Inzwischen war es Mittag, und bevor sie die Nachbarn befragten wollten Peter und Julian noch etwas essen. Ein paar Straßen weiter gab es eine Dönerbude, bei der sie einkauften. Dann gingen sie zurück zu Chris' Haus und setzten sich auf die Motorhaube vom Polizeiauto. "Mahlzeit", wünschte Peter und biss in seinen Rotbarschdöner. Julian zündete sich eine Zigarette an. Dann schwiegen sie.

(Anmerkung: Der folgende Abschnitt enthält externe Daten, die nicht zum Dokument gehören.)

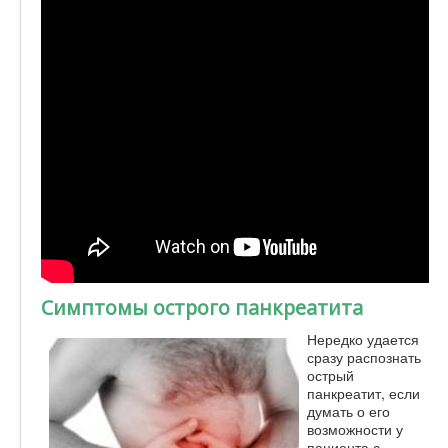
Симптомы острого панкреатита
Нередко удается
сразу распознать
острый
панкреатит, если
думать о его
возможности у
пациента с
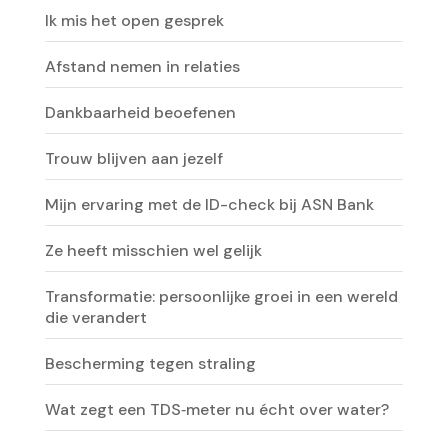
Ik mis het open gesprek
Afstand nemen in relaties
Dankbaarheid beoefenen
Trouw blijven aan jezelf
Mijn ervaring met de ID-check bij ASN Bank
Ze heeft misschien wel gelijk
Transformatie: persoonlijke groei in een wereld
die verandert
Bescherming tegen straling
Wat zegt een TDS‑meter nu écht over water?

Irgendwo weinte ein Baby. Julian stand auf und ging in Richtung Mülleimer. Und Peter dachte über die Ermittlungen nach und darüber wie und zu wem er eine falsche Fährte legen sollte. Die lila Haarspange (keine Ahnung woher die kam, wahrscheinlich gehörte sie einer Exfreundin von Chris. Oder - Gott bewahre - etwa Marie?!) ließ ja erst mal eine weibliche Täterin vermuten, aber der Faden - der gehörte höchstwahrscheinlich tatsächlich zu seinen Handschuhen. Marie hatte sie ihm selbst gestrickt, zur Feier ihres Zweimonatigen, als er bei ihr eingezogen war. Peters Augen begannen zu brennen - verdammt, verdammt, verdammt. "Hör auf dieser Ziege hinterherzutrauern!", ermahnte er sich selbst,"Fakt ist, dass diese Handschuhe jetzt eiskalt gegen dich verwendet werden können!" Aber er hatte sie doch in einem Restmüllcontainer versenkt. Dort würde sie doch hoffentlich niemand...
"Peter, komm mal her!", tönte plötzlich Julians Stimme von den Müllcontainern zu ihm herüber, "Ich hab hier was entdeckt was eventuell interessant sein könnte."